[Text section]:

****************************************

Hi Mike,
I'm attempting to perform OTA recognition, however I'm finding that
recognition of songs that are part-way through is much less reliable
than songs that start roughly at the same time as recording does.
This is not an issue with the time codes. What is happening is that, when you start the codegen, it takes a small amount of time to "warm up", and this means that the distribution of the detected onsets (from which the hash codes are computed) changes as the codegen passes over the audio, relative to the point at which the codegen was started. We've studied this behaviour in depth and have a very good understanding of it, and are implementing updates, in conjunction with several other OTA improvements, which will further improve match rates from the middle of a song.
Is
there something I should be doing to indicate that any timestamps
generated should only be considered relative to one another, not as
absolute values?
This is indeed how the time codes are already interpreted (see below).
Currently I simply give an offset of 0 when initialising libcodegen,
but I'm concerned that the server might be interpreting this as meaning
that we're really at the start of a song.

****************************************

Data listing:
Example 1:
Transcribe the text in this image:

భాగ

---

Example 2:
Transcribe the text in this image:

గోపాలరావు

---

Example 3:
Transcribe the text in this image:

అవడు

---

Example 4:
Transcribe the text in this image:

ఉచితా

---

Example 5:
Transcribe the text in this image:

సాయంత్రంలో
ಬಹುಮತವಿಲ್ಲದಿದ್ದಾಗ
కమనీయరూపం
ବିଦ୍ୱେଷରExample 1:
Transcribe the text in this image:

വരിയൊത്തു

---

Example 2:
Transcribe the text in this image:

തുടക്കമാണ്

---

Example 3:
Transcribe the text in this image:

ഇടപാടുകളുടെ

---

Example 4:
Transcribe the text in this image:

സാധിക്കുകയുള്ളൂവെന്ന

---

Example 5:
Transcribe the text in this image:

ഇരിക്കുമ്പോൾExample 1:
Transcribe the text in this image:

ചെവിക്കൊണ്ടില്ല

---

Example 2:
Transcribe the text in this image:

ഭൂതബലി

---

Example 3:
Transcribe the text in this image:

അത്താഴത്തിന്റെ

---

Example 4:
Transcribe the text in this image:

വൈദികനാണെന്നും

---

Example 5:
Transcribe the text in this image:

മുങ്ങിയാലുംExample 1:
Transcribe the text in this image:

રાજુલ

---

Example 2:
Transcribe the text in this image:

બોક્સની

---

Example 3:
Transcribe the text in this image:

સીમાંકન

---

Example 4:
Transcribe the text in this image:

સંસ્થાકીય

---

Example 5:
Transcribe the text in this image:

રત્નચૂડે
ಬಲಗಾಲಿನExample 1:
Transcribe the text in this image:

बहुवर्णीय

****************************************

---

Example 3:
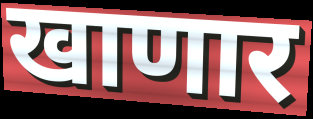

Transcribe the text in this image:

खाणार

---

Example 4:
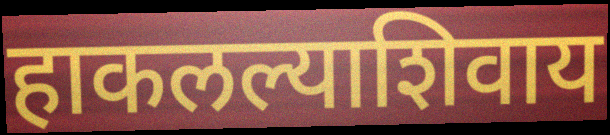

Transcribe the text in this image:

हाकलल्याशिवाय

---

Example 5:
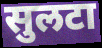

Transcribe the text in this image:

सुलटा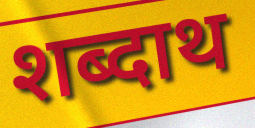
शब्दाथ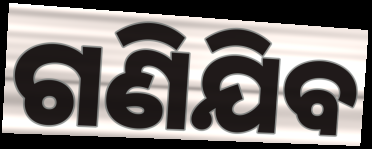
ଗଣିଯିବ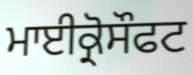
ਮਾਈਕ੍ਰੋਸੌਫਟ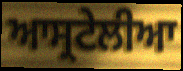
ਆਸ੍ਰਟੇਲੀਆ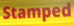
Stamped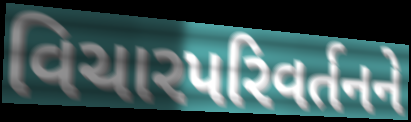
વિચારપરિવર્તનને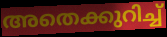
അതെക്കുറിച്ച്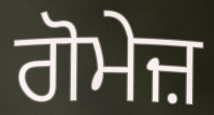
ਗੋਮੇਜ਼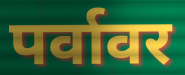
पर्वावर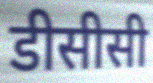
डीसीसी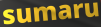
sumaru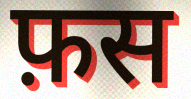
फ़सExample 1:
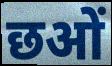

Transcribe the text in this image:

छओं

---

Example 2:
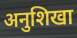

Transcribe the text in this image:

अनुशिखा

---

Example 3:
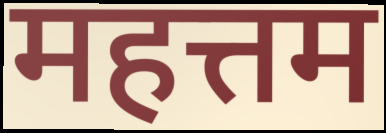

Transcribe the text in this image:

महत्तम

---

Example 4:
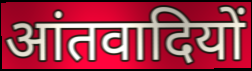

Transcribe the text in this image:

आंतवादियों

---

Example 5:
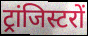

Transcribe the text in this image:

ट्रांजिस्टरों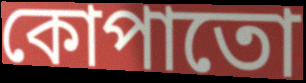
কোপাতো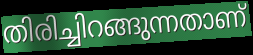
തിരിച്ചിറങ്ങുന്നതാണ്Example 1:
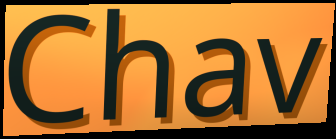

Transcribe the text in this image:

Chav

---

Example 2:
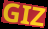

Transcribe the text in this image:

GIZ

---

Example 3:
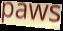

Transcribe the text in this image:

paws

****************************************

[Task brief]:
Copy everything in the song recognition thread above from "This is not" down to "absolute values?", word for word.

[The output]:
This is not an issue with the time codes. What is happening is that, when you start the codegen, it takes a small amount of time to "warm up", and this means that the distribution of the detected onsets (from which the hash codes are computed) changes as the codegen passes over the audio, relative to the point at which the codegen was started. We've studied this behaviour in depth and have a very good understanding of it, and are implementing updates, in conjunction with several other OTA improvements, which will further improve match rates from the middle of a song.
Is
there something I should be doing to indicate that any timestamps
generated should only be considered relative to one another, not as
absolute values?